Saturday, November 6, 2010

Cable TV

“Because prices move inexorably toward the free, the best move in the network economy is to anticipate this cheapness.”
Kevin Kelly

Finally, some good news for those promoting financial responsibility, USA Today is reporting that Americans are dropping cable TV subscriptions at record rates. More encouraging news is they are not replacing those services with satellite TV or telephone services such as FIOS.

As readers of this blog know by now, I consider ditching cable TV as a good way to free up money to pay off debts. It is a luxury not a necessity. Americans are finally discovering an endless cycle of work and spend does not bring happiness. As a nation and as individuals we are finally waking up from a two decade binge of spending to a really nasty debt hangover. We are still a long way from frugality becoming the new cool, as some authors claim, but we are finally heading in the right direction. People are buying into the idea of voluntary simplicity.

There are other economic forces arrayed against cable TV. First the wretched quality of their overpriced services always leaves these companies in a tight race to the bottom of the customer service rankings with airlines and AOL. Why should I want to pay for a bunch of shopping channels and worse to get the History Channel and ESPN? My wife would ask the same question, substituting Animal Planet and the Hallmark Movie channel. The American consumer has been demanding ala carte cable service for years. Because the cable TV companies are close to being natural monopolies, they have consistently ignored their customers’ desires.

Sadly, Americans, particularly unemployed Americans have much less in the way of discretionary income. Cable TV is a luxury not a necessity.

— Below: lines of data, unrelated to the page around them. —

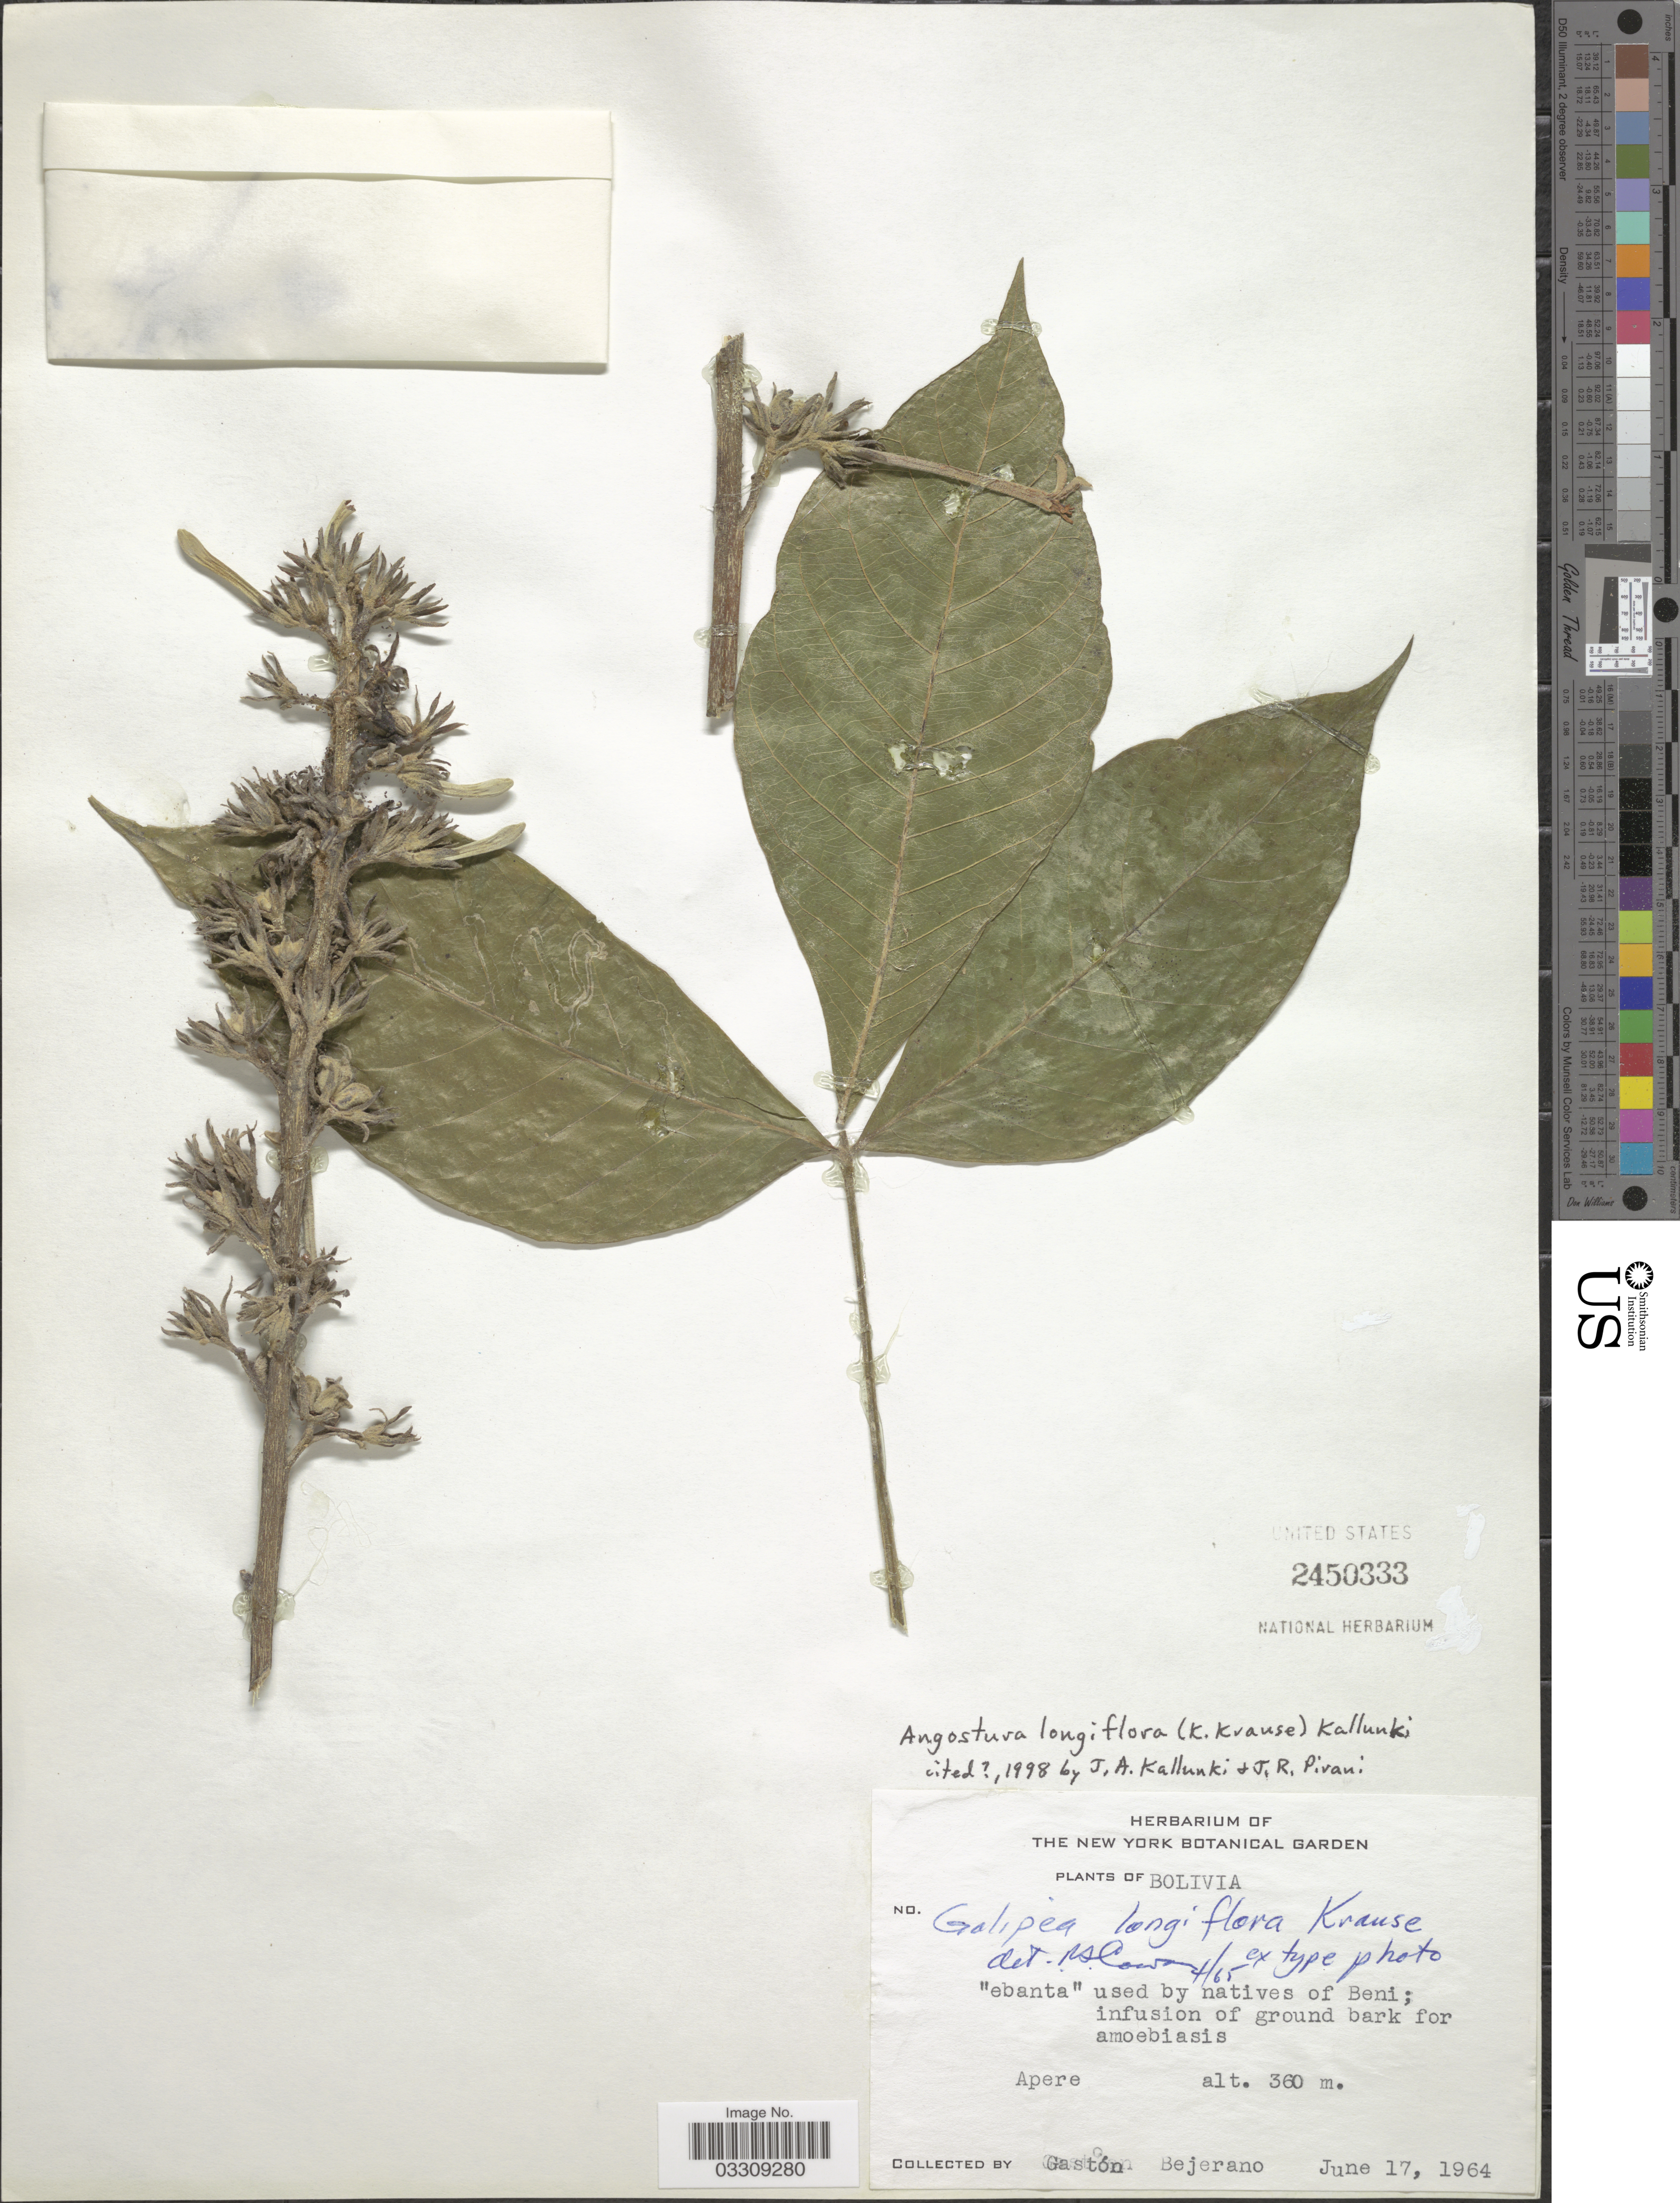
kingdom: Plantae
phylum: Tracheophyta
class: Magnoliopsida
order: Sapindales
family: Rutaceae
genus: Angostura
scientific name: Angostura longiflora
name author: (K. Krause) Kallunki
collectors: G. Bejerano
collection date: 1964-06-17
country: Bolivia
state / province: Beni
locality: Apere.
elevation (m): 360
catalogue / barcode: US 2450333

Much as I would like to believe this trend reflects a seismic shift in mentality of the American consumer, I expect the truth is that one of Kevin Kelly’s laws is taking effect. The cost of content delivered by a given technology will always tend to move asymptotically towards zero. In Rules for a New Economy, Kelly has traced the course of a number of technologies. When they are first introduced they tend to be affordable. I had cable when I lived in an apartment in Greenville, SC (1977-1978) that was located in a natural bowl surrounded by hills. We could only get one channel with the rabbit ears. From memory, basic cable gave us the three majors, PBS, a religious channel or two, and some trash for about $8.00 a month. Today the average cost of cable runs something like $70 a month, $120 a month for some of the premium services. At some point the customer is horrified by the rising cost or a new technology offers a better product at less cost. Then the price starts to drop, first fast and then really fast, heading towards but never reaching zero. In my lifetime I have seen the cost of long distance telephone service drop from something like $3.00 a minute to 3 cents a minute.

Affordable high speed Internet is becoming a “necessity” much as the telephone, which was first considered a luxury but in time came to be seen as a necessity. More and more shopping, bill paying, and financial services (such as banks and brokerage houses) are assuming their customers have access to high speed Internet. I have discovered that even in rural America, satellite Internet is the wave of the future. Free Internet services such as HULU are providing a huge range of television entertainment that is both free and available 24/7. Netflix provides downloadable movies at an extremely reasonable price. “Renting” the movies on line that you really want to see is far cheaper than paying for a bunch of junk you really do not want to watch. New technology is making it easy to integrate the Internet into a home entertainment center. People are cutting the cable.

From the article “More Customers Drop Cable TV; Is Internet or Cost to Blame?”
By Peter Sevenson

Thomas Clancy Jr., 35, in Lon g Beach, N.Y., canceled the family's Cablevision subscription this spring. He said he has been happy with Netflix and other Internet video services since then, even though there isn't a lot of live sports to be had online.

"The amount of sports that I watched certainly didn't justify a hundred-dollar-a-month expense for all this stuff. I mean, that's twelve hundred dollars a year," Clancy said. "Twelve hundred dollars is ... near a vacation."